Having been a Kenya advocate since 1969 and worn the traditional local kikoi long before that, I rejoice at the failure of The Kikoy Company UK Limited to register Kikoy in the UK for goods in class 25 (application number 2431257). According to my 1939-edition Swahili dictionary, kikoi means a "white loincloth with coloured border in cotton or silk". Since then white has ceased to be an essential colour and there are many patterns; the cloth rectangle has been tailored for many uses; and the garments have become known as kikoi far beyond east Africa. They are traded to tourists and in the international marketplace, by the applicant and others. Is it not axiomatic that the word is incapable of distinguishing the applicant's goods from those of others?
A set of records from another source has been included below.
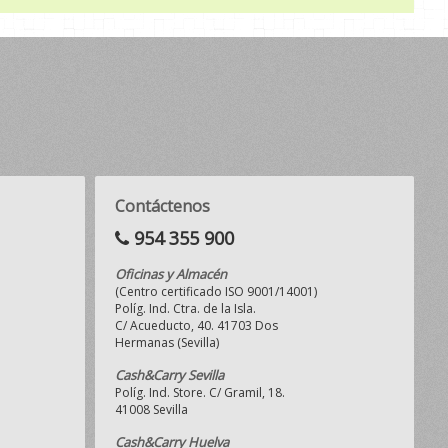
Contáctenos
954 355 900
Oficinas y Almacén
(Centro certificado ISO 9001/14001)
Políg. Ind. Ctra. de la Isla.
C/ Acueducto, 40. 41703 Dos
Hermanas (Sevilla)
Cash&Carry Sevilla
Políg. Ind. Store. C/ Gramil, 18.
41008 Sevilla
Cash&Carry Huelva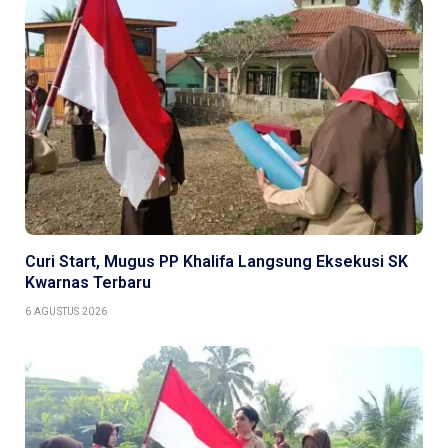
Curi Start, Mugus PP Khalifa Langsung Eksekusi SK
Kwarnas Terbaru
6 AGUSTUS 2026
The application was deemed abandoned when the applicant failed to respond to a notice of opposition filed by Traidcraft Exchange, represented pro bono by the law firm Watson Burton. I am interested to note from the firm's website that the opposition may have been based on the ground that registration "would have been disastrous for the thousands of small businesses which depend on trade with the UK in this traditional cloth", rather than the argument that the word is generic. Client confidentiality prevents Watson Burton from commenting. I have been referred by one kind colleague to item 27.5 of the IPO manual and would be grateful for further enlightenment, particularly on the language aspect.
As to Kenya, there were reports in sundry media that the Kenya Industrial Property Institute was prepared to grant trade mark protection to the word Kikoi. However, correspondence with James Otieno-Odek, director general of KIPI, and with the chief trade marks examiner Sylvance Sange reassures me that the word is recognized to be unregistrable as a trade mark and that lack of novelty rules out patent protection. In fact the authorities, approaching the controversy from an opposite point of view, regard the name as being "protected", not as a monopoly but against monopolization, by those provisions of the two Acts. These issues are the subject of discussion in international circles.
Before the UK trade mark application was filed, the applicant was already the owner of Community trade mark registration numbers 002231691 and 002829992, which include the word Kikoy in classes 18, 24 and 25 and still subsist. It is unlikely that they can be used to restrain others from describing kikoi garments as such. Indeed it is improbable that the UK registration, had it been granted, could have been effective for that purpose.